Genel gidişatın derin bir endişeye sevk ettiği halk, karalar bağlamış düşünüyor. Nasıl olacak bu durum ? Cevaplar havada uçuşuyor.
Her kafa ayrı bir ahkam kesiyor. Zannedersiniz hepsi kökten siyaset bilimci. Tavuk mu yumurtadan çıkar, yumurta mı tavuktan ?
Soruna neden olanlar, sorundan şikayetçi. Düşüncelerimize burun kıvıranlar, yazdıklarımızı abartılı bulanlar, bugün 10 yıl önce söylediğimiz noktadalar.
Göstere göstere gelen süreci dille ikrar edip, kalemle yazıya döktüğümüz aşikar.
İnanmayanlar gazete ve dergi koleksiyonlarına müracaat edebilirler.
Keşke yanılmış olsak dedik çoğu zaman. Hiç yanılmış olmayı diler mi bir insan.
Söz konusu; üzerinde yaşadığımız vatan toprağı, birlikte yaşama zorunluluğunuz olan bir millet yapısı ise elbette 10 yıl önce bugünü işaret ettiğiniz gelinen nokta için yanılmış olmayı dilersiniz.
Bu devlet çökerse hepiniz altında kalırsınız dedik.
Milletin dağılması, diğerlerini birleştirmez dedik. Yine anlamadınız.
İllaki başınıza gelecek.. Iraktan, Libyadan, Suriyeden, Yemenden ders alınız.

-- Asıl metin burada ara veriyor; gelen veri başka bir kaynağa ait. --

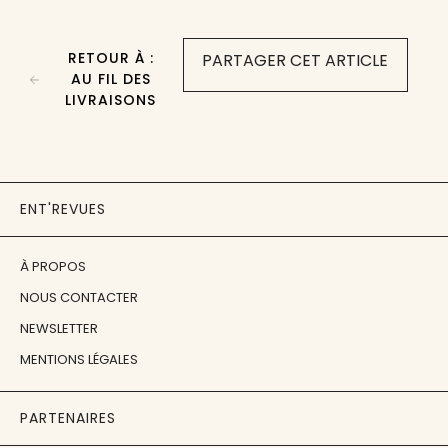
RETOUR À :
PARTAGER CET ARTICLE
AU FIL DES
LIVRAISONS
ENT'REVUES
À PROPOS
NOUS CONTACTER
NEWSLETTER
MENTIONS LÉGALES
PARTENAIRES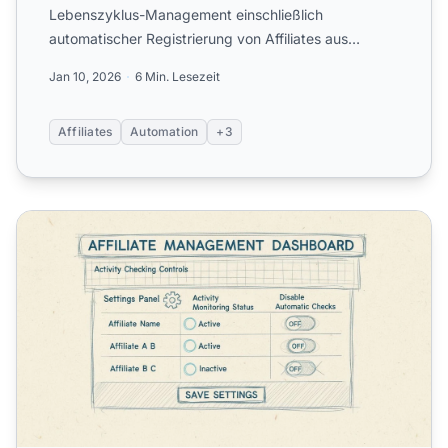
Lebenszyklus-Management einschließlich
automatischer Registrierung von Affiliates aus
Tracking-Codes, Genehmigun...
Jan 10, 2026
6 Min. Lesezeit
Affiliates
Automation
+3
Wie man Kampagnen in Post Affiliate Pro auf bestimmte Af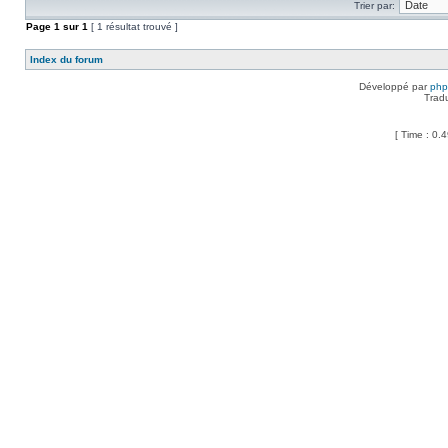
Trier par:
Page
1
sur
1
[ 1 résultat trouvé ]
Index du forum
Développé par
ph
Trad
[ Time : 0.4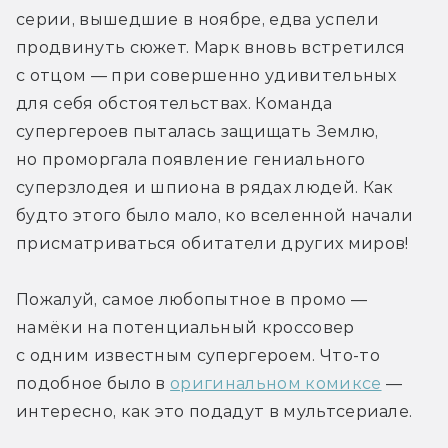
серии, вышедшие в ноябре, едва успели 
продвинуть сюжет. Марк вновь встретился 
с отцом — при совершенно удивительных 
для себя обстоятельствах. Команда 
супергероев пыталась защищать Землю, 
но проморгала появление гениального 
суперзлодея и шпиона в рядах людей. Как 
будто этого было мало, ко вселенной начали 
присматриваться обитатели других миров! 
Пожалуй, самое любопытное в промо — 
намёки на потенциальный кроссовер 
с одним известным супергероем. Что-то 
подобное было в 
оригинальном комиксе
 — 
интересно, как это подадут в мультсериале. 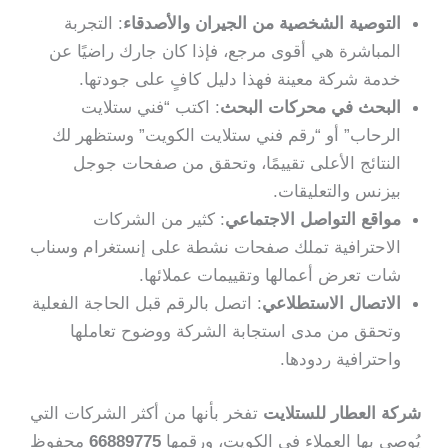
التوصية الشخصية من الجيران والأصدقاء
: التجربة
المباشرة هي أقوى مرجع، فإذا كان جارك راضيًا عن
خدمة شركة معينة فهذا دليل كافٍ على جودتها.
البحث في محركات البحث
: اكتب “فني ستلايت
الرحاب” أو “رقم فني ستلايت الكويت” وستظهر لك
النتائج الأعلى تقييمًا، وتحقق من صفحات جوجل
بيزنس والتعليقات.
مواقع التواصل الاجتماعي
: كثير من الشركات
الاحترافية تملك صفحات نشطة على إنستغرام وسناب
شات تعرض أعمالها وتقييمات عملائها.
الاتصال الاستطلاعي
: اتصل بالرقم قبل الحاجة الفعلية
وتحقق من مدى استجابة الشركة ووضوح تعاملها
واحترافية ردودها.
شركة العطار للستلايت
تفخر بأنها من أكثر الشركات التي
يُوصي بها العملاء في الكويت، ورقمها
66889775
محفوظ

Devletin onurlu yurttaşları olma bilincini, aşiretin şuursuz sürü psikolojisine tercih edenler milletleşmezlerse ne olur ? Cevabı Suriyedir, Libyadır, Iraktır.
Siyasal davranış metodlarını mezhepçiliğe endeksleyenlere cevaplar Yemenden ve elbette yine Suriyeden ve Iraktan çokça gelmektedir.
Peki, çağdaş hukukun üzerinde yükselen, herkesin ve her kesimin asri devletini kabile örgütlerine dönüştürenlere ne demeli ? Cevap yine Ortadoğu bataklığında fazlasıyla mevcut.
Yeniden uyarıyorum. Vallahi yazık olur. Bugünü mumla ararsınız elinize geçmez. Yıkmak kolay ancak yıkılanı yeniden kurmak oldukça zordur. Tarih bunun örnekleriyle dolu.
Gelin hep birlikte gayret edelim. Başkalarına dolgu malzemesi olmayalım.